Using dictionaries is not allowed :/
for word in text:
clean = clean_up(word)
for words in clean.split():
clean2 = clean_up(words)
l = clean_list.append(clean2)
if clean2 not in clean_list:
clean_list.append(clean2)
print(clean_list)
This is a very bad, unPythonic way of doing things; but once you disallow Counter and dict, this is about all that's left. (Edit: except for sets, d'oh!)
text = ['Andy Fennimore Cooper\n', 'Peter, Paul, and Mary\n', 'Andy Gosling\n']
once_words = []
more_than_once_words = []
for sentence in text:
for word in sentence.split():
if word in more_than_once_words:
pass # do nothing
elif word in once_words:
once_words.remove(word)
more_than_once_words.append(word)
else:
once_words.append(word)
which results in
# once_words
['Fennimore', 'Cooper', 'Peter,', 'Paul,', 'and', 'Mary', 'Gosling']
# more_than_once_words
['Andy']
It is a silly problem removing key data structures or loops or whatever. Why not just program is C then? Tell your teacher to get a job...
Editorial aside, here is a solution:
>>> text = ['Andy Fennimore Cooper\n', 'Peter, Paul, and Mary\n','Andy Gosling\n']
>>> data=' '.join(e.strip('\n,.') for e in ''.join(text).split()).split()
>>> data
['Andy', 'Fennimore', 'Cooper', 'Peter', 'Paul', 'and', 'Mary', 'Andy', 'Gosling']
>>> [e for e in data if data.count(e)==1]
['Fennimore', 'Cooper', 'Peter', 'Paul', 'and', 'Mary', 'Gosling']
>>> list({e for e in data if data.count(e)==2})
['Andy']
If you can use a set (I wouldn't use it either, if you're not allowed to use dictionaries), then you can use the set to keep track of what words you have 'seen'... and another one for the words that appear more than once. Eg:
seen = set()
duplicate = set()
Then, each time you get a word, test if it is on seen. If it is not, add it to seen. If it is in seen, add it to duplicate.
At the end, you'd have a set of seen words, containing all the words, and a duplicate set, with all those that appear more than once.
Then you only need to substract duplicate from seen, and the result is the words that have no duplicates (ie. the ones that appear only once).
This can also be implemented using only lists (which would be more honest to your homework, if a bit more laborious).
from itertools import groupby
from operator import itemgetter
text = ['Andy Fennimore Cooper\n', 'Peter, Paul, and Mary\n', 'Andy Gosling\n']
one, two = [list(group) for key, group in groupby( sorted(((key, len(list(group))) for key, group in groupby( sorted(' '.join(text).split()))), key=itemgetter(1)), key=itemgetter(1))]

§

DIRECTIONS.
1. In the word-counting excerpt, replace "duplicate" with "repeated" throughout the passage starting with "duplicate = set()" and going on through "those that appear more than once.", and give that passage again.
2. In the word-counting excerpt, why does subtracting duplicate from seen leave the words that occur only once?

Keypoint text descriptions:
§

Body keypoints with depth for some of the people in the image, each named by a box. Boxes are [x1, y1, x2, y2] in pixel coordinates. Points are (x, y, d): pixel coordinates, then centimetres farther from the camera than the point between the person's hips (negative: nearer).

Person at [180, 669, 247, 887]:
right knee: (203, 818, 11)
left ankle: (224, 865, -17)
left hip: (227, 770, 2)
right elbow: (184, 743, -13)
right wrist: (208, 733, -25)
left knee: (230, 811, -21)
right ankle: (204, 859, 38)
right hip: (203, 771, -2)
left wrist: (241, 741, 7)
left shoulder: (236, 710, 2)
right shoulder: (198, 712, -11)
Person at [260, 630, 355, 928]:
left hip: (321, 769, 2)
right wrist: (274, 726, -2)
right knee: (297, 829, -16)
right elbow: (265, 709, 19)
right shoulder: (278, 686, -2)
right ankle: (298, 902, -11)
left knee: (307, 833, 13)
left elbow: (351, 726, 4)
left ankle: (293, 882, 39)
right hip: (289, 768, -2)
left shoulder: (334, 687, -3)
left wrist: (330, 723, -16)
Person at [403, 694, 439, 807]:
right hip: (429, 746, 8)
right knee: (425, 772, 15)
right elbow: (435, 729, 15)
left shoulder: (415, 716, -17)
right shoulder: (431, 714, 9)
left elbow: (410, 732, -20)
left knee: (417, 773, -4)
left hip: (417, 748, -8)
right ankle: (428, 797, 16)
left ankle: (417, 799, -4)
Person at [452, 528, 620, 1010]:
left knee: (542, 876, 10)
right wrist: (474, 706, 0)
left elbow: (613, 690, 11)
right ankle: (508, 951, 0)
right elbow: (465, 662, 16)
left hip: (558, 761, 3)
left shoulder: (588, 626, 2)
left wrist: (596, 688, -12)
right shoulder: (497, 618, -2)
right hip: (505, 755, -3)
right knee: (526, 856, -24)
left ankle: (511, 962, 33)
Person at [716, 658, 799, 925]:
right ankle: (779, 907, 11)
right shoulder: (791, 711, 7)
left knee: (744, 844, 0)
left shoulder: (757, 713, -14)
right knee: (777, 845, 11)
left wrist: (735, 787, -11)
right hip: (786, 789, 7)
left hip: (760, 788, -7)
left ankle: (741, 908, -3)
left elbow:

§

YOUR RESPONSES.
1.
repeated = set()
Then, each time you get a word, test if it is on seen. If it is not, add it to seen. If it is in seen, add it to repeated.
At the end, you'd have a set of seen words, containing all the words, and a repeated set, with all those that appear more than once.

2. By the end, seen contains every word, and duplicate contains only the words that appear more than once. Subtracting duplicate from seen therefore leaves the words with no duplicates, which are the ones that appear only once.